Сказка, мотив пути, герой, благодарный мертвец, иной мир, эрлик номин хан
Короткий адрес: https://sciup.org/149141342
IDR: 149141342 | DOI: 10.54770/20729316-2022-3-394
Текст научной статьи Мотив пути в калмыцких сказках на сюжетный тип АТ 508 "Благодарный мертвец"
Волшебная сказка повествует о представителях двух поколений: старшего и младшего. Зачастую родители отправляют детей для устранения недостачи / беды. В.Я. Пропп отмечал, что композиция волшебной сказки строится на пространственном перемещении героя [Пропп 2001, 36]. Именно в пути по мере движения, преодолевая преграды, герой сказки встречает чудесных помощников / дарителей, выполняет трудные задания и добывает себе невесту.
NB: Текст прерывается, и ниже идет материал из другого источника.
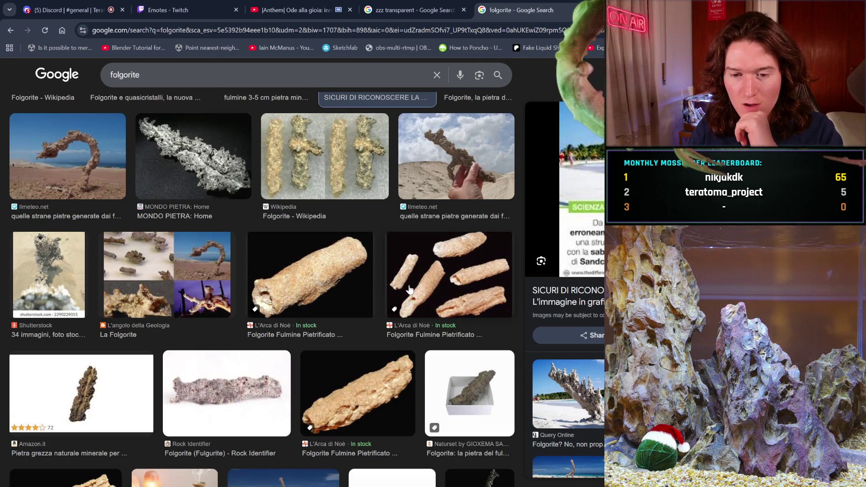
scroll(343, 344, "down", 3)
Таким образом, герой проводит в пути большую часть времени.
В калмыцкой фольклористике рассмотрен мотив пути с топонимом Алтай на материале эпоса монгольских народов [Дампилова, Хабунова, Чулуун 2018]. Исследован также мотив отправления героя, рожденного от

медведя, в сказочной традиции тюрко-монгольских народов [Хабунова, Чао Геджин 2019]. На основе песен Багацохуровского цикла калмыцкого героического эпоса «Джангар» изучен мотив преодоления водного пространства и преодоления пути посредством скачек [Убушиева 2011]. Мотив путешествия героя сказки по мирам описан на примере сюжета из репертуара сказителя Ш.В. Боктаева [Манджиева 2013]. Также описан путь и приключения эпического героя в нижнем мире на материале одной из песен Малодербетовского цикла «Джангара» [Манджиева 2021]. Эпическое изображение пути богатыря, отправившегося в боевой поход, представлено Б.Б. Манджиевой в статье «Мотивы в эпических песнях джан-гарчи Телтя Лиджиева» [Манджиева 2022]. Ц.Б. Селеевой на материале калмыцкого эпоса «Джангар» рассмотрены динамические и статические свойства пространства и времени и выявлен способ эпического восприятия универсальных категорий [Селеева 2011]. В сравнительном указателе эпических тем двух национальных версий эпоса «Джангар» ею же были выделены темы отправления в путь, преодоления пути, временной остановки в пути, встречи, отдыха и прибытия [Селеева 2013, 105-184].
В настоящей статье нами рассматривается мотив пути в калмыцких сказках на сюжетный тип АТ 508 «Благодарный мертвец». Материалом исследования явились сказки «Алтн Оргчк хаани нутгт бээдг Моцгн Оргчк байна ковун Манящи Зэрлг ялч ковун хойрин тууль» («Сказка о Манджин Зарлике, сыне богача Мёнген Оргечику, живущем в нутуке хана Алтан Оргечику, и юноше-работнике») [Позднеев 1890; Калмыцкие волшебные сказки 2020, 194-229]; сюжет под номером 15 в сборнике образцов калмыцкого языка Г.И. Рамстедта «Kalmuckische marchen» («Калмыцкие сказки») [Ramstedt 1909, 74-104]; «Алтн Оргч хаана нутгин Моцгн Оргчк гидг овгн» («Старик по имени Мёнген Оргечик из нутука хана Алтан Оргечи» [Хальмг туульс 1961, 121-127]; «Арсмч хаана ковун Оос Теми Мергн хойр» («Сын Арсамчи хана и Ээс Мерген Темне») [Хальмг туульс 1968, 12-17]. Особенности разработки этого сюжетного типа в устной традиции калмыков рассматривались ранее нами в отдельной статье [Горяева 2016].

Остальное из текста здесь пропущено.